Mi maestra Marcela Lagarde sostiene que “humanas” es una palabra hermosa. Y sí lo es, aunque a muchos les suene inútil.
“¡No se necesita duplicar!”, me interrumpió un profesor en una conferencia, cuando hablé de los derechos de las humanas y los humanos. “¡Son derechos humanos y ya!”, dijo molesto el señor.
Entiendo que le moleste y le parezca innecesario. Porque históricamente las mujeres no fuimos consideradas humanas. Al menos no al mismo nivel que los humanos. Hombres, por si hiciera falta aclarar.
Aristóteles, por ejemplo, sostenía en el siglo IV a.C. que la naturaleza sólo hacía mujeres cuando no podía hacer hombres. La mujer por tanto, concluyó este señor que se considera un sabio, es un hombre inferior.
Conforme avanzó la historia nos fue peor. Durante muchos siglos se nos consideró “hijas de Eva”, y en el Génesis este personaje salió perdiendo.
Para empezar, quienes escribieron el texto decidieron que Eva no sería un original, sino una copia. Sería “hecha” de una costilla del protagonista. Y, para terminar, Eva sería la mala de la historia.
Así que cuando a fines del siglo XVIII empezó a hablarse de “derechos”, de “ciudadanía”, se les hizo fácil dejarnos fuera.
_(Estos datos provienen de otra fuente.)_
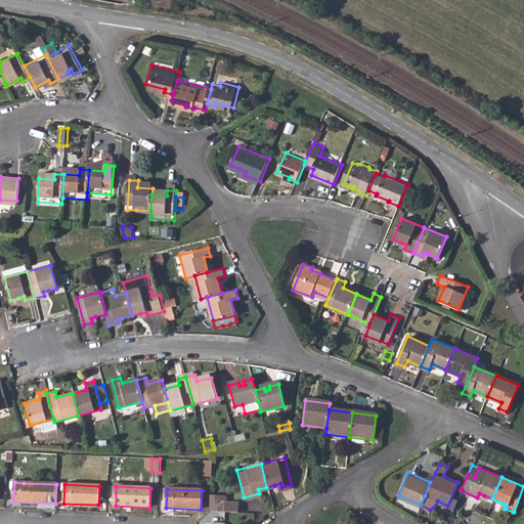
[(211,497),(210,514),(237,514),(237,505),(224,504),(224,498),(211,497)]
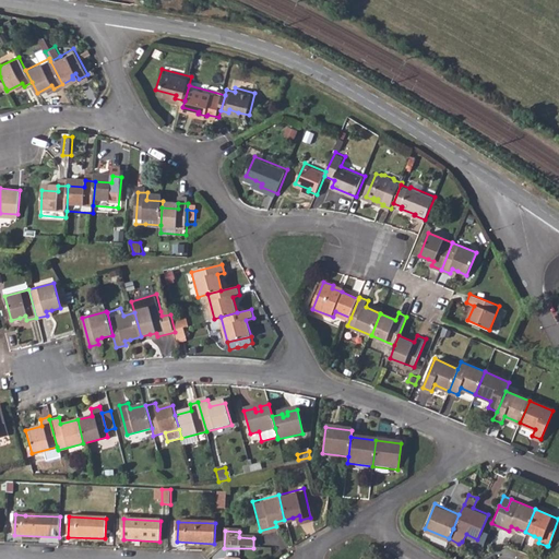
All buildings are outlined.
Lo que hoy conocemos como derechos humanos nació con la exclusión deliberada de las mujeres. (Dicho sea de paso, en ese momento también comenzó la historia del feminismo, de las acciones por la igualdad).
De modo que dejar por escrito y en letra grande la humanidad de las mujeres, no fue poca cosa.
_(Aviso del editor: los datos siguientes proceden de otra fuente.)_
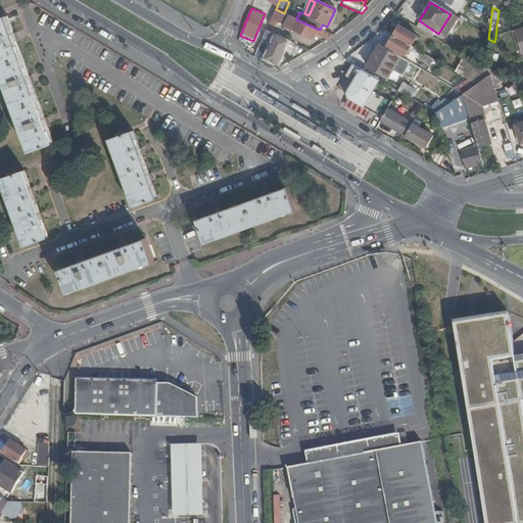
[(283,26),(282,27),(302,35),(306,26),(287,16),(287,14),(284,13),(276,9),(268,26),(274,28),(276,22),(283,26)]
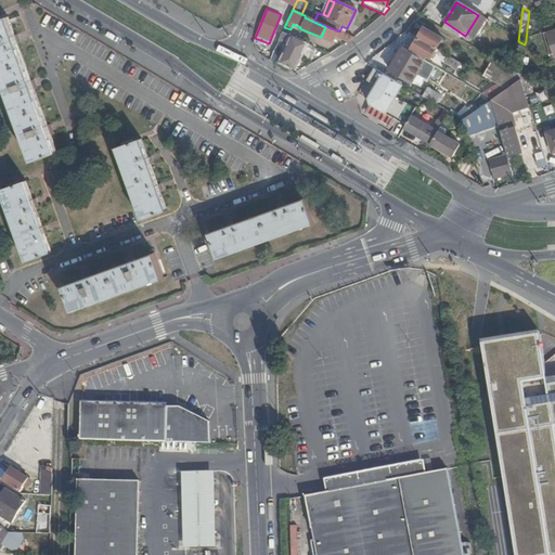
[(0,18),(0,74),(15,117),(31,162),(56,153),(35,91),(9,16),(0,18)]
Corría el año de 1948. Apenas salíamos del asombro de todo lo que se vivió en la Segunda Guerra Mundial. En ese contexto se decidió formar la Organización de las Naciones Unidas y escribir un documento con nuevas reglas de convivencia social. Se iba a llamar: “Declaración Universal de los Derechos del Hombre”.
¡Nomás faltaba!, supongo que pensaron un grupo de mujeres que, como sufragistas que fueron, sabían bien que sin nombrarnos nos quedaríamos fuera de los derechos, una vez más. Así que pusieron manos a la obra. Apostaron su trabajo, esfuerzo, prestigio político y capacidad de cabildeo.
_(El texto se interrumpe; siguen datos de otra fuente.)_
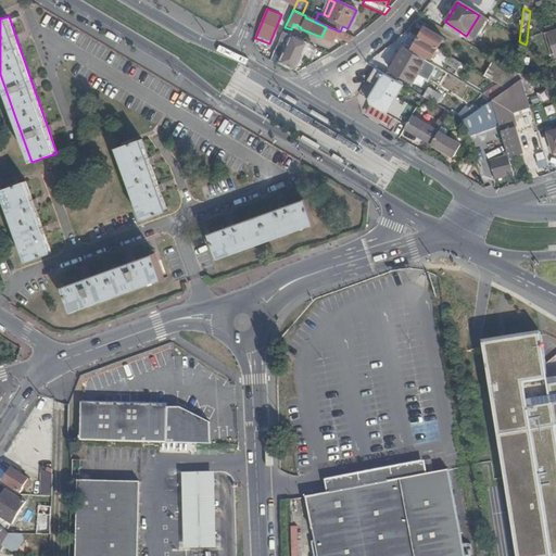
[(340,34),(326,27),(321,37),(333,42),(337,37),(350,43),(355,39),(344,34),(341,33),(340,34)]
Encabezadas por Eleanor Roosevelt, entre ellas estaban: Hansa Mehta (India), Virginia Gildersleeves (E.U.), Amalia Castillo (México), Minerva Bernardino (Dominicana), Bertha Lutz (Brasil) y Wu Yi Tang (China).
Tuvieron éxito. El 10 de diciembre de 1948, se publicó la “Declaración Universal de los Derechos Humanos”. Y, además, consiguieron que el artículo 2 señalara que: “Toda persona tiene todos los derechos y libertades proclamados en esta Declaración, sin distinción alguna de raza, color, sexo…” Por primera vez, se explicitaba que el sexo no era motivo de discriminación. Un logro mayúsculo.
Ahí comenzamos a ser explícitamente consideradas parte de la humanidad; aunque todavía habrían de pasar varias décadas para que, por ejemplo, vivir sin violencia en el hogar fuera considerado un derecho humano.
Así que “humana” no sólo es una bella palabra, sino que tiene un significado profundo.
“Tiene razón, le contesté al profesor. ¿Para qué duplicar el lenguaje? Desde este momento hablaré del derecho de las personas. Así pues, diré humanas, porque ‘personas’ es una palabra femenina, se dice ‘las personas’, ¿cierto?”.
Al profesor no le hizo ninguna gracia. Pero yo casi puedo apostar que vi sonreír a Eleanor Roosevelt.